I continue yoga classes through that winter, and grow stronger and more confident each week. I advance to Halasana, plow pose, an evolved version of shoulder stand – difficult in its own right. I practice yoga for thirty minutes every afternoon on my living room floor. I sense accomplishment I’ve never experienced before, having been one of those kids always last chosen for the high school volleyball team.
It is now April, and the sun has begun its return to my woods.
I recently sifted through boxes of old photographs. In them, I found a photo of me taken around that time. My hair was long, straight, honey-colored, swirling across my face in the spring breeze. I wore no make-up. It’s so weird, I always thought myself ordinary looking, but as I gazed at this photo of myself I saw an evocative, wholesome, contented, fully grown woman with a look in her eye. I was coming back into the light.
Wednesday, October 7, 2015
Last night I dreamt of my father. First there were dreams of children and babies and houses and in one of these houses, my father sat in an over-stuffed chair. He wore a blue plaid shirt. He was his older self, though not frail; memory intact. He looked up at me; I was leaving (or was it he who needed to leave?) He asked for a kiss. His voice was as clear as if I had been awake, he alive.
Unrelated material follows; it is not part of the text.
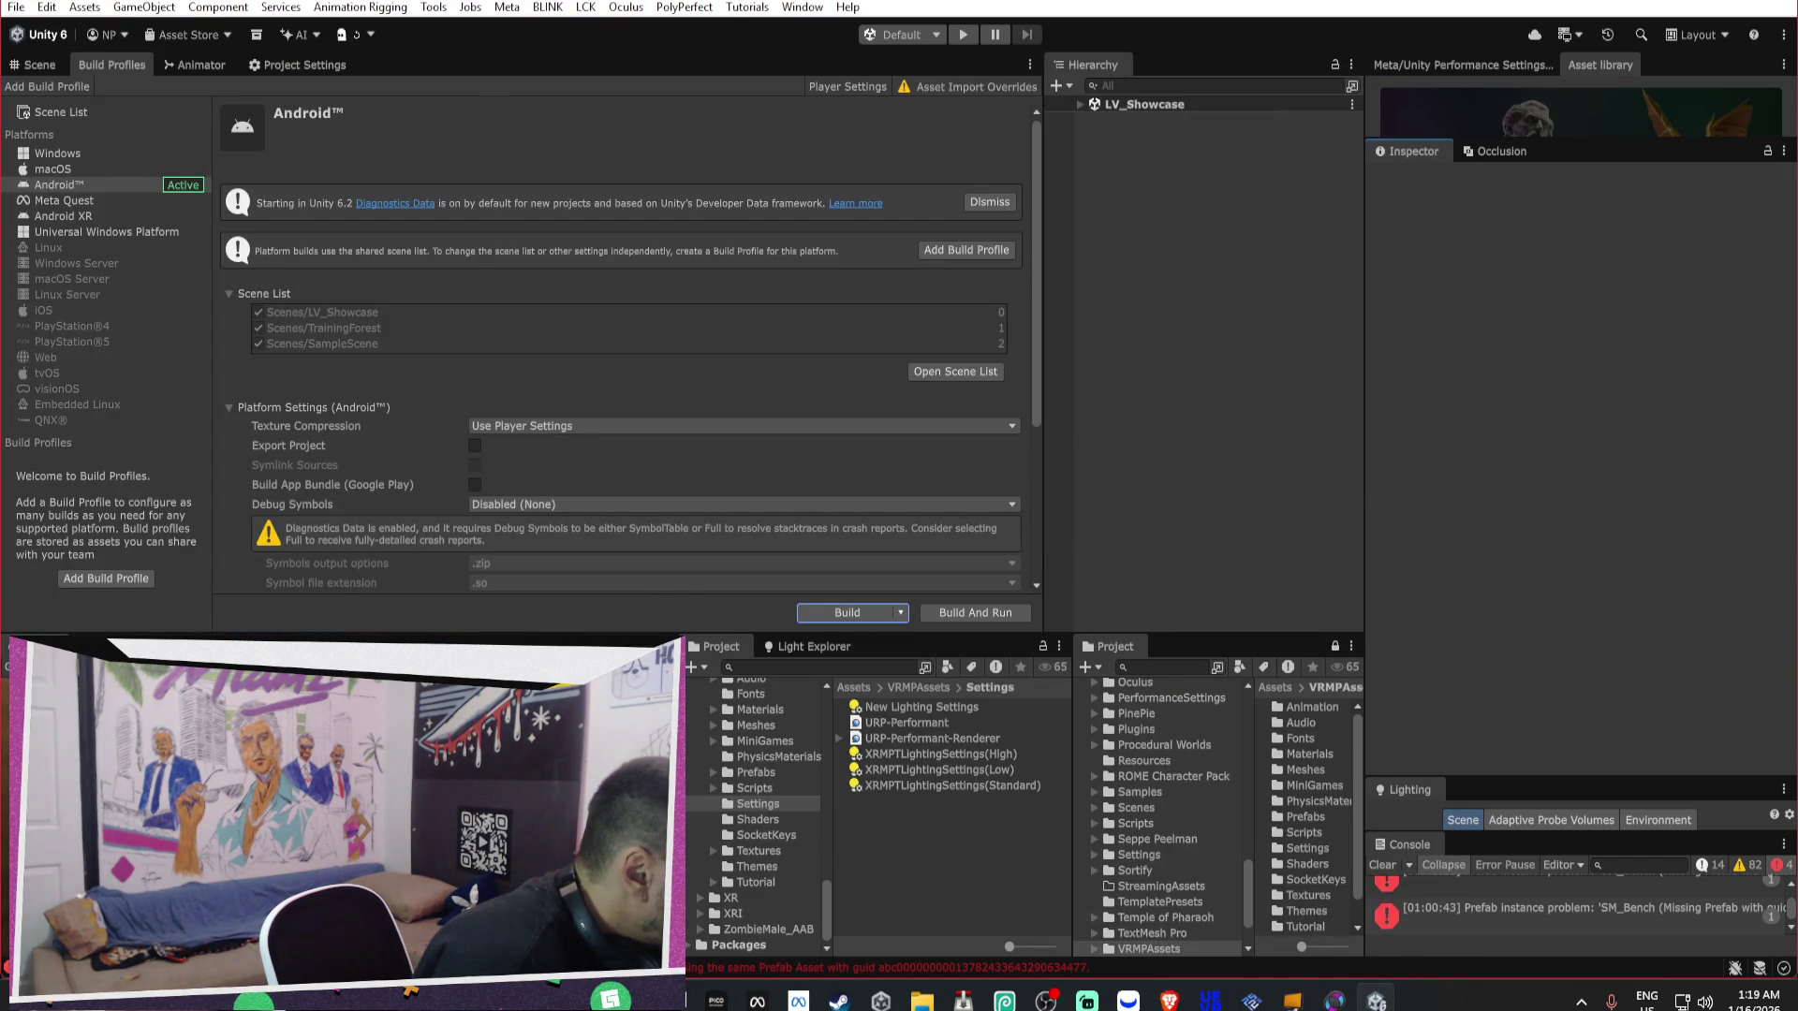
pyautogui.press('alt+Tab')
pyautogui.click(1320, 82)
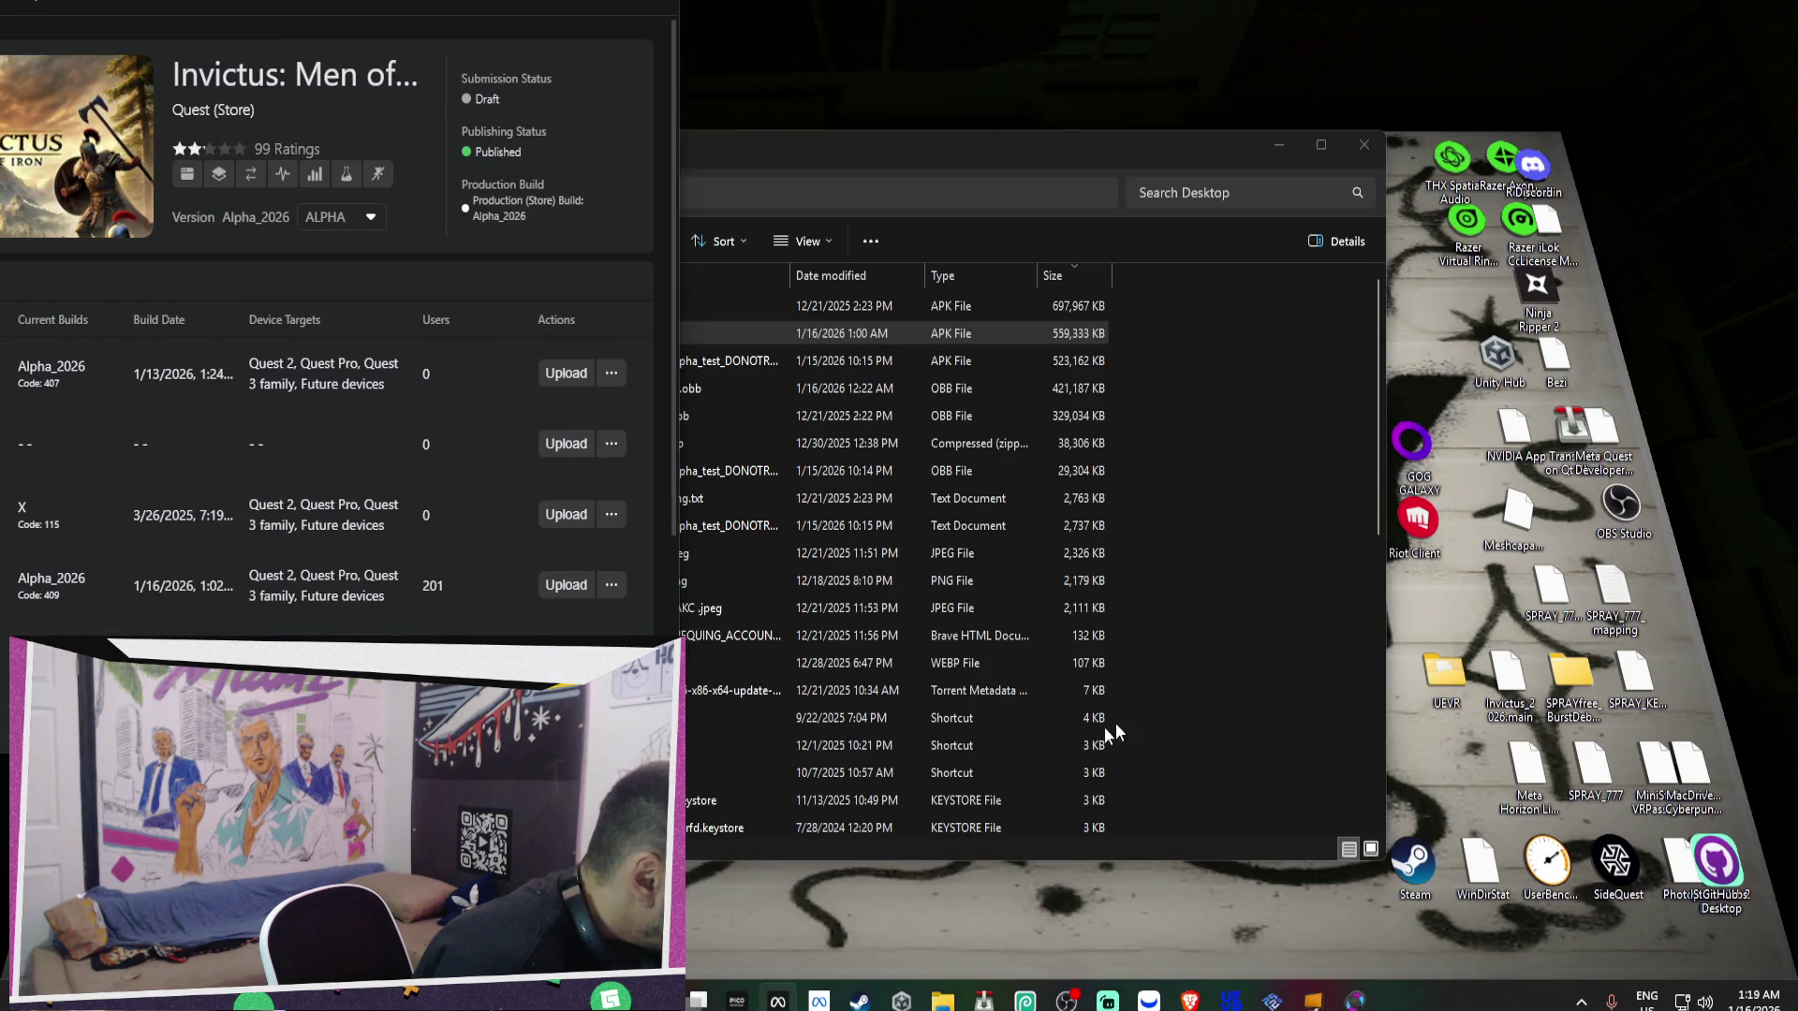
pyautogui.click(1189, 1001)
Before he died, at the temporary hospice, I sat by his bed. His death bed. The day prior, my brothers, sisters and mother had gathered. My mother said, “This is what he wanted. All of you together.” At times, he thrashed and moaned. Was he in pain? Was he afraid? As a trained massage therapist, my instincts dictated I gently massage his lower legs and feet with the intention of pulling uncomfortable energy downward (and outward.) I offered him calm, perhaps freedom. My mother remarked, “it’s helping.”
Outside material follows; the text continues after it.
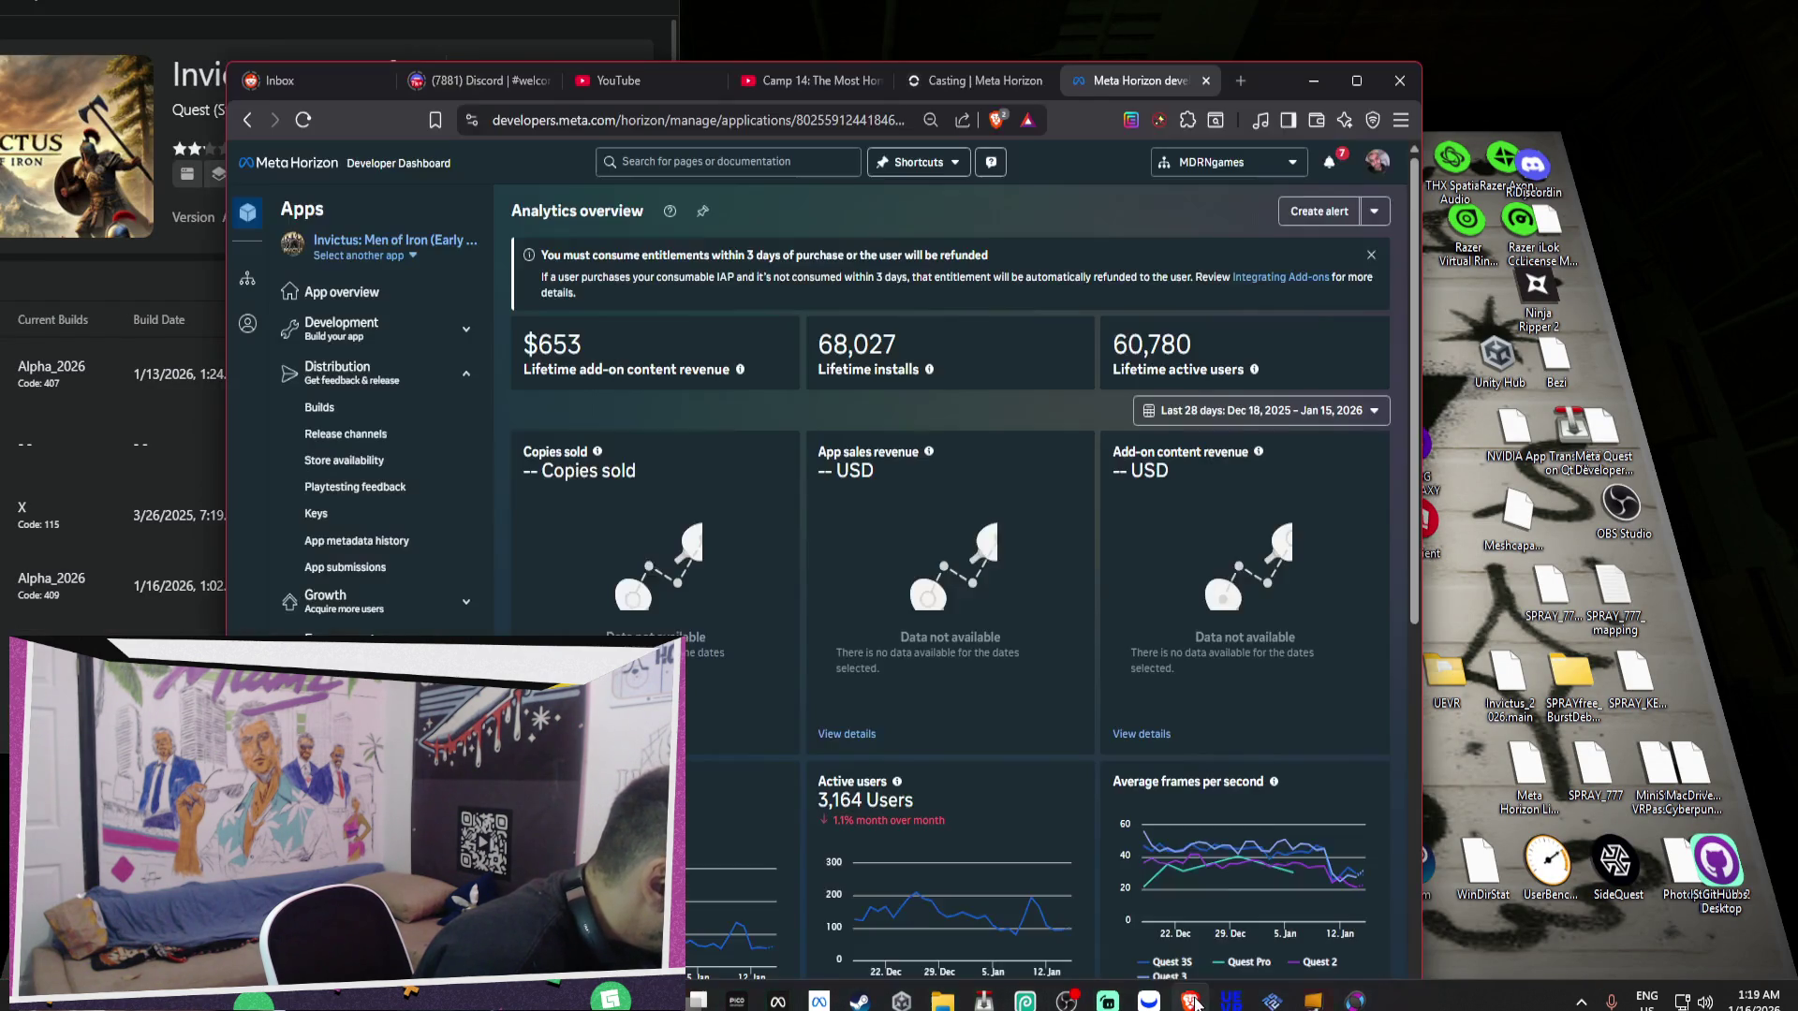
pyautogui.click(1328, 164)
A golden soft light surrounded my father. Was it his spirit? My energy mingling with his? Then I realized … get a grip, Eileen. It was light emanating from the TV screen mounted on the wall behind us. (He would have thought this funny; my mother, perhaps not so much.) His illuminated face made me think of him as the Patron Saint of Television, the guy loved his TV and music. When he was 80 he purchased a Bose radio; that same year, my brother gave him an iPod for his birthday stocked with his favorite music. Frank Sinatra, Harry James. Daddy asked Don if he could take the iPod to heaven with him. This made me wonder if older people found it easy to talk about death as if it were nothing at all; unlike most of us who act as if we might go on forever, or that death is something that happens to others.
Dreams come and go, but last night, my dad visited me in a dream. Maybe it was a subconscious part of my mind, or perhaps, a true visitation. But this morning as the mist hung over the farm fields and sunlight filtered through the trees, I cried on my drive to work. The dream stirred memories of the last times few times I saw my father. Once, when I bent to kiss him goodbye at my brother’s house where he lived, he grabbed my hand, squeezed and held on as if he might never let go.
On his last morning, I whispered in his ear. “You were awesome, I love you.” But there was no kiss. That would have been a final blessing, freeing him to go, and I didn’t have the courage. But last night in my dream, I was given another chance.